Faço um desafio ao leitor. Pense no nome de uma escritora brasileira do século XIX. Difícil vir algo à mente? Pois esse exercício espelha bem como operavam a produção e o cânone literários. Uns se consagram, outros e outras são apagados da história. Ao menos, numa espécie de reparação e redescoberta, de tempos em tempos autores esquecidos são resgatados desse ostracismo. E eles têm muito a nos dizer.

É o caso de Narcisa Amália, poeta cuja única obra publicada, Nebulosas, volta à lume com a sua inclusão na lista de livros obrigatórios da Fuvest, o concorrido vestibular da USP. Natural do interior do Rio de Janeiro, a escritora e jornalista foi reverenciada pelos críticos da época, apesar dos pendores machistas em sua recepção.

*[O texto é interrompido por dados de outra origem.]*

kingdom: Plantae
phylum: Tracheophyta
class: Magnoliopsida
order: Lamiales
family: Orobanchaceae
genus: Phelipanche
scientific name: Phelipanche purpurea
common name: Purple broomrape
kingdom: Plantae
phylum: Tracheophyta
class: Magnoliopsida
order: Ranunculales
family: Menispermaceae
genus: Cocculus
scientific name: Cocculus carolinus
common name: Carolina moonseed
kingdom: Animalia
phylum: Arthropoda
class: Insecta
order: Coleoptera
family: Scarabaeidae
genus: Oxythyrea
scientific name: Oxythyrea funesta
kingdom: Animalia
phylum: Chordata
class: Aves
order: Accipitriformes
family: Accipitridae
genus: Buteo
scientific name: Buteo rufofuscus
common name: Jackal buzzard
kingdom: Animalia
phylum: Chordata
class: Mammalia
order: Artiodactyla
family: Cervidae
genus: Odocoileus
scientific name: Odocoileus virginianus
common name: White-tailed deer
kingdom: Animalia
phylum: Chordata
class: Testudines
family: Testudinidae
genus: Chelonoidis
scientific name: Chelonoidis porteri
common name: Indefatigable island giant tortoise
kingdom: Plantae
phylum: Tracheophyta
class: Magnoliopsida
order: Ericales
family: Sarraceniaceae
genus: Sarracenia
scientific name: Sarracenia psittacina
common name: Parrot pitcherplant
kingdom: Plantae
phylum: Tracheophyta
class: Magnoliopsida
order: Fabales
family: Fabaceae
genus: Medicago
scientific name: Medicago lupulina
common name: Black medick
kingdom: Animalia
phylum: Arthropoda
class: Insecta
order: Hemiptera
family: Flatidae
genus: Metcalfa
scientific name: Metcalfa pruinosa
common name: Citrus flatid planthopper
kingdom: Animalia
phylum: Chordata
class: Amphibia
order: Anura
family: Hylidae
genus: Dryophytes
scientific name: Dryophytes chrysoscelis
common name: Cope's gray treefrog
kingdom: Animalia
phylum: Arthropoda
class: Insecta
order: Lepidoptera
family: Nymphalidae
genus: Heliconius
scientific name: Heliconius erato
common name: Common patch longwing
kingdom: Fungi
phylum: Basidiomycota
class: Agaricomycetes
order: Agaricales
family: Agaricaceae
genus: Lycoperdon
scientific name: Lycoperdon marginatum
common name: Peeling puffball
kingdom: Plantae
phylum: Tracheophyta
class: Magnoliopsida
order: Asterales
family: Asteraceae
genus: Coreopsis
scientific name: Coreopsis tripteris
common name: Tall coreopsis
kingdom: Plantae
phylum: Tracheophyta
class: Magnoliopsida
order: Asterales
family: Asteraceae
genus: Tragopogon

Ninguém menos que Machado de Assis escreveu em sua resenha: “Não sem receio abro um livro assinado por uma senhora”. Mas ele cede ao talento: “Achei uma poetisa, dotada de sentimento verdadeiro e real inspiração”. Páginas viradas.

Amália é expoente da escola romântica. Um romantismo engajado, contudo. Seu livro de poemas abraça causas como o abolicionismo, o feminismo e até o respeito ao meio ambiente. Páginas um tanto quanto atuais.

Seu vocabulário transborda erudição – para nenhum oitocentista botar defeito – e, de estrofe em estrofe, olhando para o céu e a terra, Nebulosas canta um atemporal hino à liberdade. São vida e obra que merecem ser revisitadas – e não só para fins de vestibular.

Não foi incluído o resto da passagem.